Конфуций – не рационалист и даже не философ в западном понимании этого термина. Наоборот, он мистик значительно в большей степени, чем все его ученики и последователи. Он страшно боится духов и трепещет от одной мысли утратить связь с потусторонним миром.
Как-то Конфуций печалился: «О, как я опустился! Я уже давно не вижу во сне Чжоу-гуна!» (VII, 5). Учитывая, что столь почитаемый Конфуцием Чжоу-гун (VIII в. до н. э.) был основателем царства Лу – родного царства Конфуция – и сыном знаменитого чжоуского правителя Вэн-вана («Культурного правителя»), не сложно догадаться, что когда-то Конфуций нередко видел во сне именно духа Чжоу-гуна. К тому же Чжоу-гун как правитель царства Лу формально мог считаться предком-покровителем самого Учителя. И Конфуций трагически утратил связь с этим духом, не чувствует его и внезапно осознает, что отринут миром духов вообще.
На самом деле он страшно боится – боится утратить связь с Небом, с духами и перестать идентифицировать себя в сакральном пространстве. Это безумный страх, близкий к неврозу, вот именно поэтому, как представляется, Конфуций и «не садился на циновку, которая лежала не по ритуалу» (X, 12), и бранился, недовольный даже мелочью, нарушающей ритуальное единство с духами: «Этот кубок для вина не похож на обычный винный кубок. Так разве это кубок?! Разве это кубок?!» (VI, 25).
Конфуций ждет сновидений и знамений, он печалится, что «не прилетает дух фэн (феникс)» и из вод Хуанхэ не появляется знамение в виде священного дракона-лун с письменами на спине. «Конец мне!» – в отчаянии восклицает он (IX, 9). Учитывая, что и фэн, и лун, как мы уже замечали выше, были некими посредниками между царством людей и царством духов, а иногда и перевозчиками в царство мертвых, то перед нами оказывается напуганный пожилой мистик, который вдруг испытывает крах своей мечты постоянно находиться в контакте с духами предков и мудрецов.
Знания благородного мужа
Во всех рассуждениях Конфуция ярче всего проступает фигура благородного мужа цзюньцзы – идеального типажа, точки устремлений каждого служивого мужа. Под воздействием этого идеала сформировалась вообще вся моральная парадигма китайской культуры. Благородный муж «без гнева строг», он «безмятежен и спокоен» и логически противостоит «маленьким людям» (сяожэнь), которые не способны понимать и соблюдать ритуальную сторону жизни, испытывать человеколюбие, уважение к старшим, выполнять свой долг перед правителем.

- _Записи_
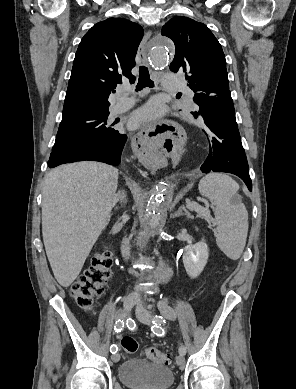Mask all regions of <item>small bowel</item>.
<instances>
[{"mask_svg": "<svg viewBox=\"0 0 296 389\" xmlns=\"http://www.w3.org/2000/svg\"><path fill=\"white\" fill-rule=\"evenodd\" d=\"M159 307L160 309L162 310V312L167 315L169 318H174V314L168 304V301L167 300H164L162 301L160 304H159Z\"/></svg>", "mask_w": 296, "mask_h": 389, "instance_id": "small-bowel-1", "label": "small bowel"}]
</instances>
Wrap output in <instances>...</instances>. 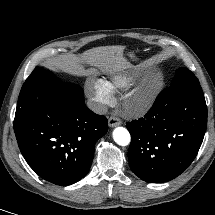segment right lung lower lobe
Here are the masks:
<instances>
[{
  "mask_svg": "<svg viewBox=\"0 0 215 215\" xmlns=\"http://www.w3.org/2000/svg\"><path fill=\"white\" fill-rule=\"evenodd\" d=\"M107 130L106 117L85 106L82 88L67 83L49 93L15 134L29 166L43 179L64 186L89 172L94 145Z\"/></svg>",
  "mask_w": 215,
  "mask_h": 215,
  "instance_id": "98d812e1",
  "label": "right lung lower lobe"
}]
</instances>
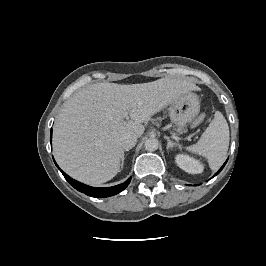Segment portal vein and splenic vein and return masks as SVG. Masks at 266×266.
Here are the masks:
<instances>
[{"instance_id":"18ae733b","label":"portal vein and splenic vein","mask_w":266,"mask_h":266,"mask_svg":"<svg viewBox=\"0 0 266 266\" xmlns=\"http://www.w3.org/2000/svg\"><path fill=\"white\" fill-rule=\"evenodd\" d=\"M127 116H128V113H125V114H124V118H127Z\"/></svg>"}]
</instances>
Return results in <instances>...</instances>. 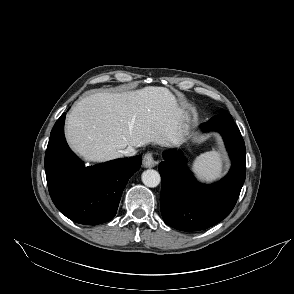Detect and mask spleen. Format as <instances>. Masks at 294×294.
Wrapping results in <instances>:
<instances>
[{
  "label": "spleen",
  "instance_id": "obj_1",
  "mask_svg": "<svg viewBox=\"0 0 294 294\" xmlns=\"http://www.w3.org/2000/svg\"><path fill=\"white\" fill-rule=\"evenodd\" d=\"M192 167L200 179L205 181L216 180L222 173L221 155L216 151L201 154L194 160Z\"/></svg>",
  "mask_w": 294,
  "mask_h": 294
}]
</instances>
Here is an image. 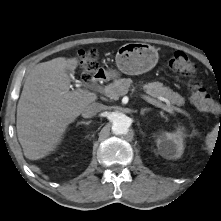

- _Задание_
Определите, согласуются ли с текстом о Конфуции три утверждения. Для каждого ответьте «да» или «нет» и приведите решающие слова текста в точной цитате.
1. Конфуций был рационалистом в западном понимании этого термина.
2. Чжоу-гун основал царство Лу.
3. Благородный муж легко поддается гневу.
Записи взяты из иного источника.

- _Решение_
1. Нет: «Конфуций – не рационалист и даже не философ в западном понимании этого термина».
2. Да: «был основателем царства Лу – родного царства Конфуция».
3. Нет: «без гнева строг».